# Job item
At the line containing "circle: (173, 772) -> (198, 882), size x1.43", begin retyping, and stop after the last line of the data; add nothing.

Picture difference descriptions
---

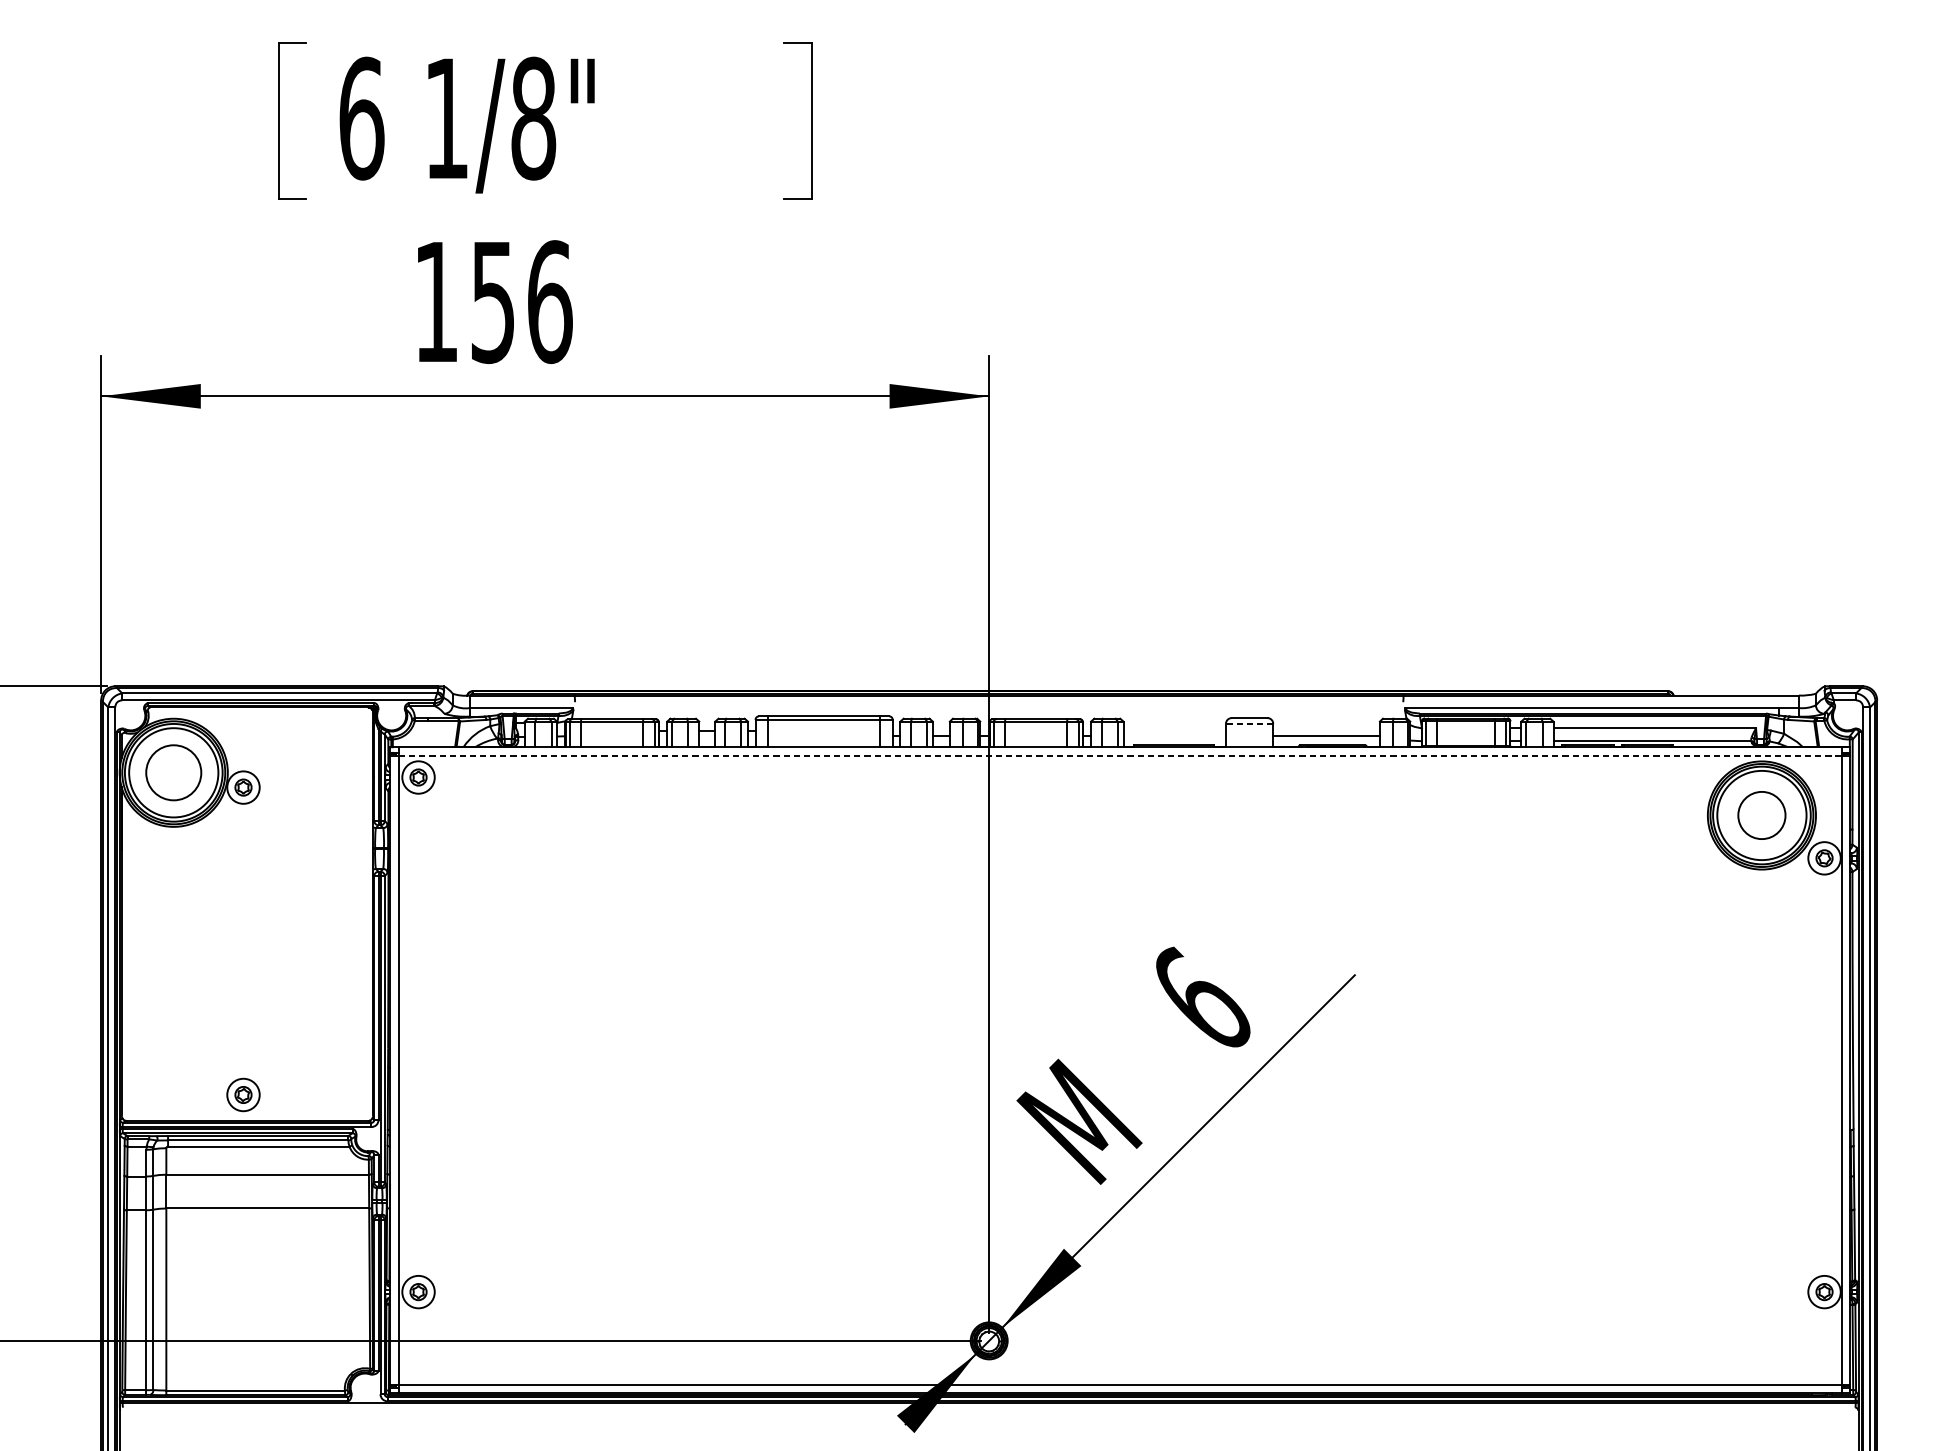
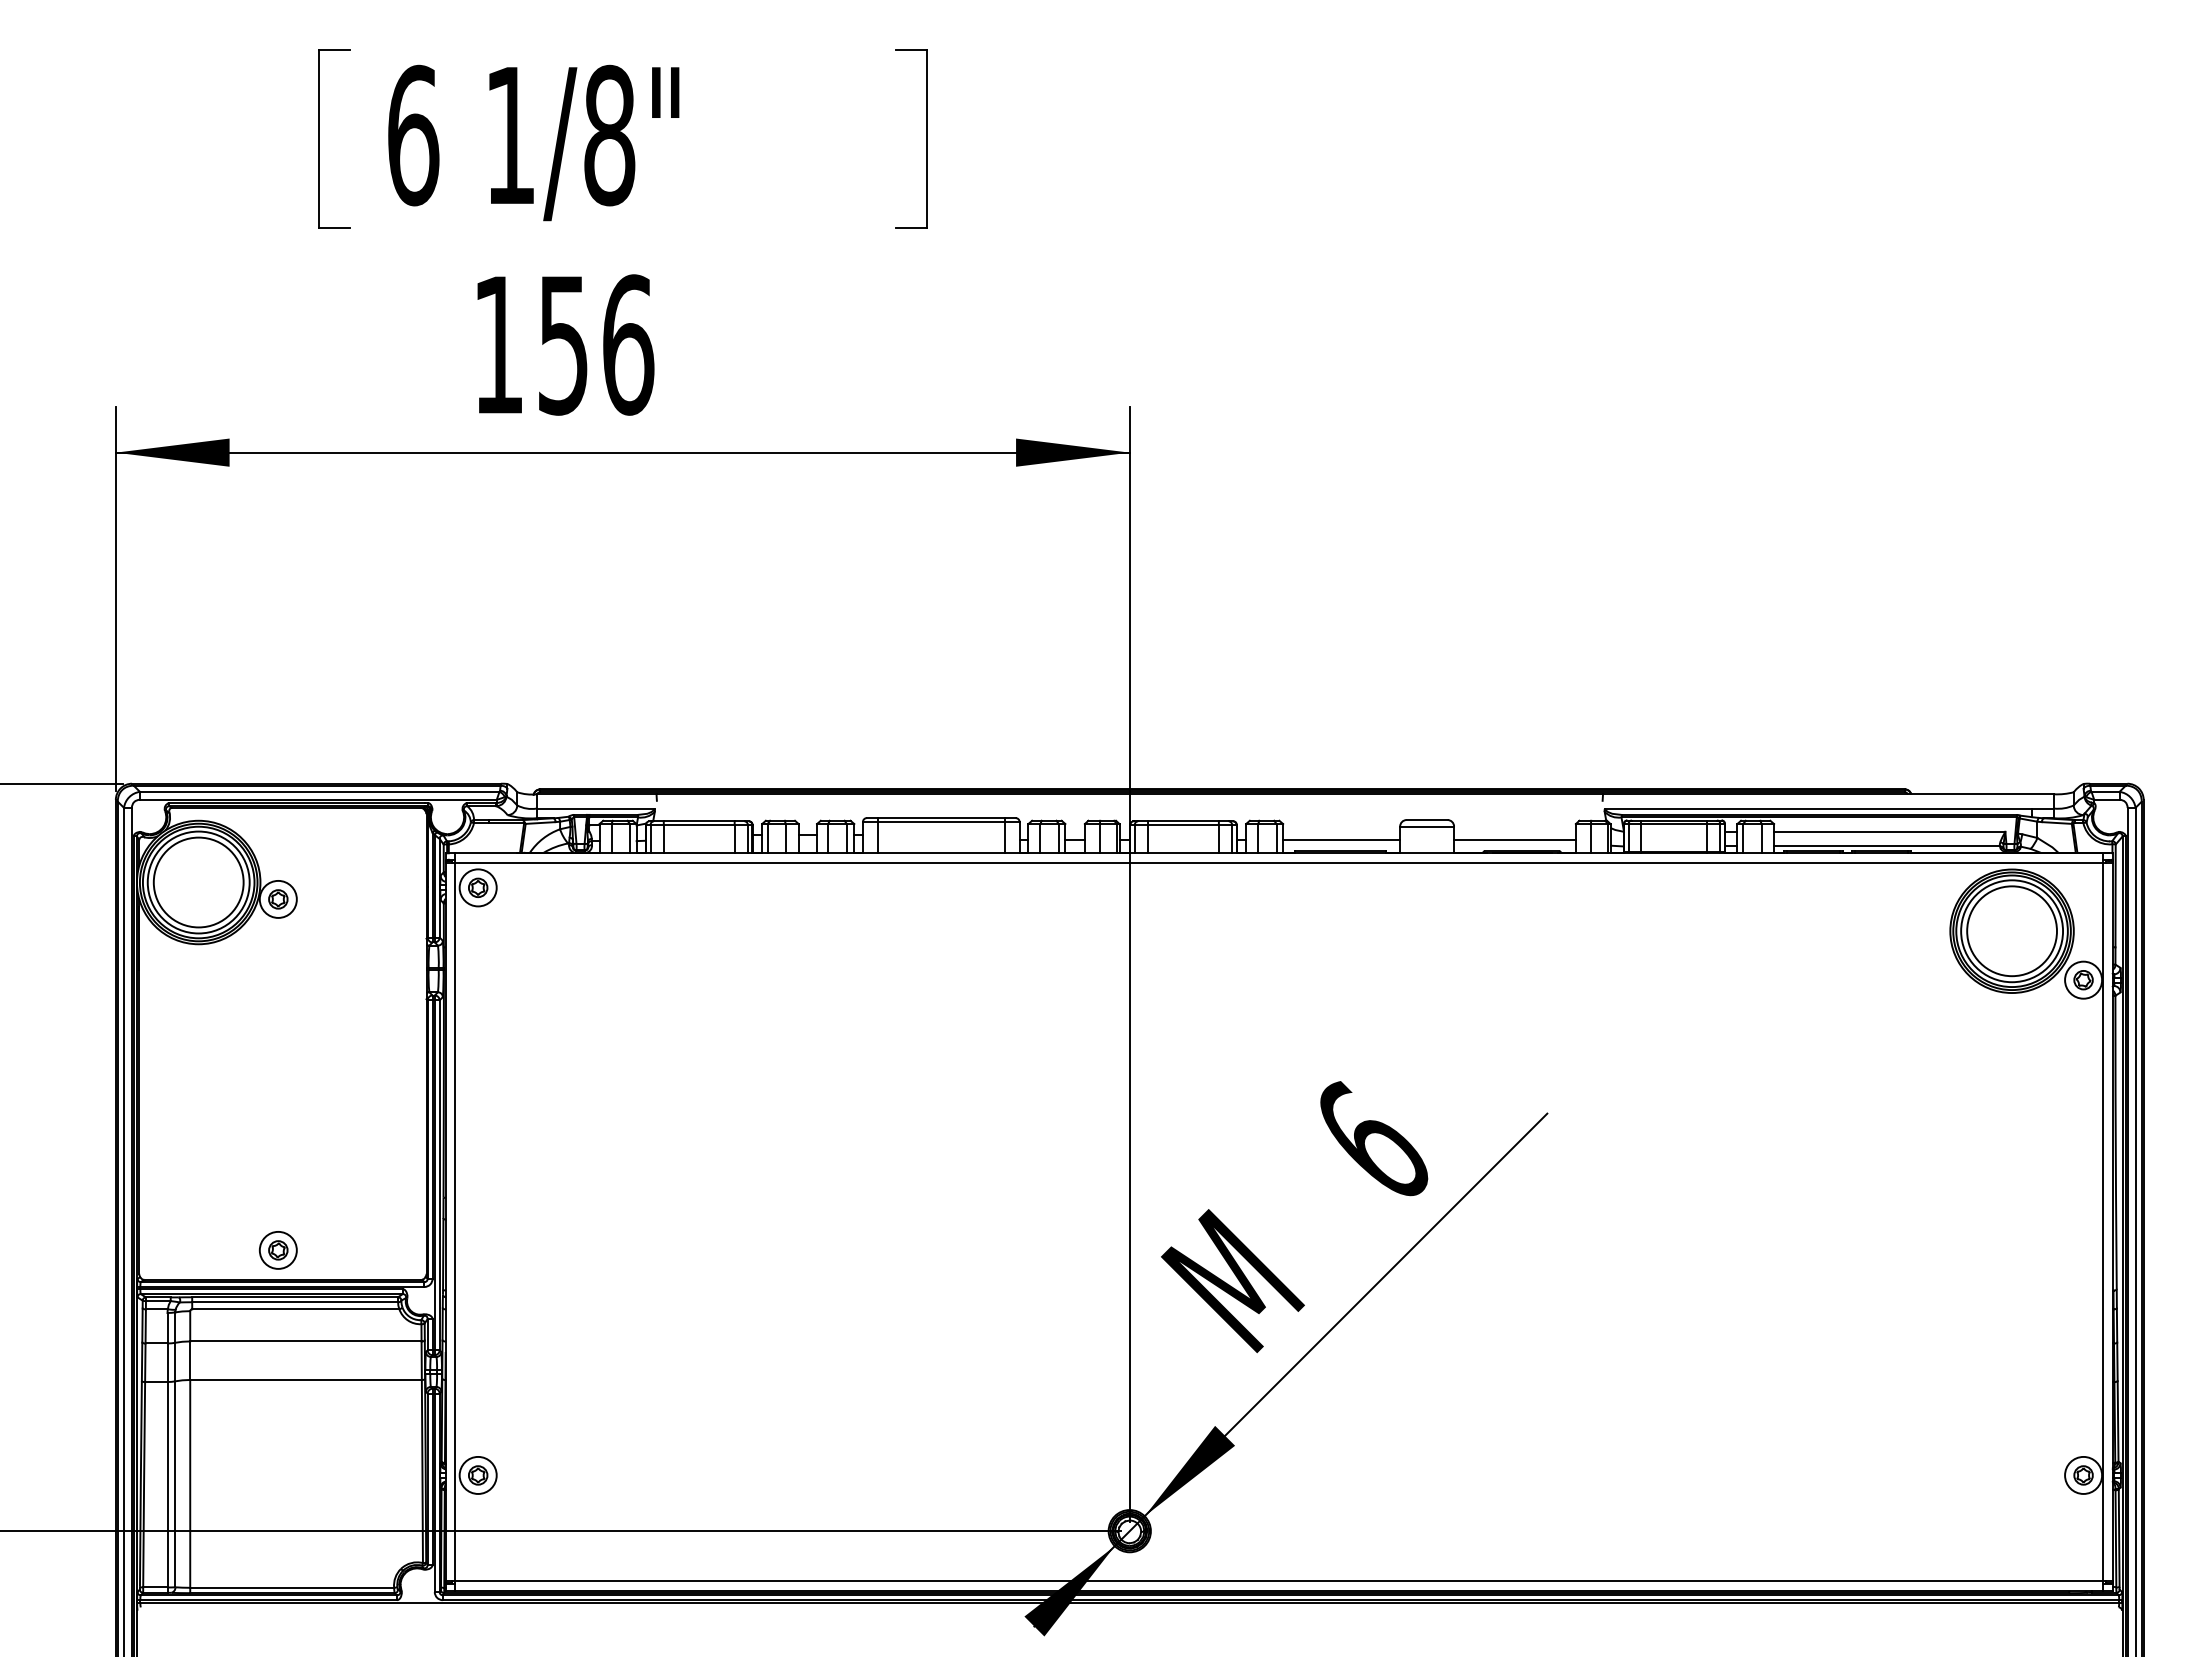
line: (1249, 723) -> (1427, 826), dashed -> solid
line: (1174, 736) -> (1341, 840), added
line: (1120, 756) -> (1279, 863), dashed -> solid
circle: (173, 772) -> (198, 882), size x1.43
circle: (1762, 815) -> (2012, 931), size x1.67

---

# Problem solution
circle: (173, 772) -> (198, 882), size x1.43
circle: (1762, 815) -> (2012, 931), size x1.67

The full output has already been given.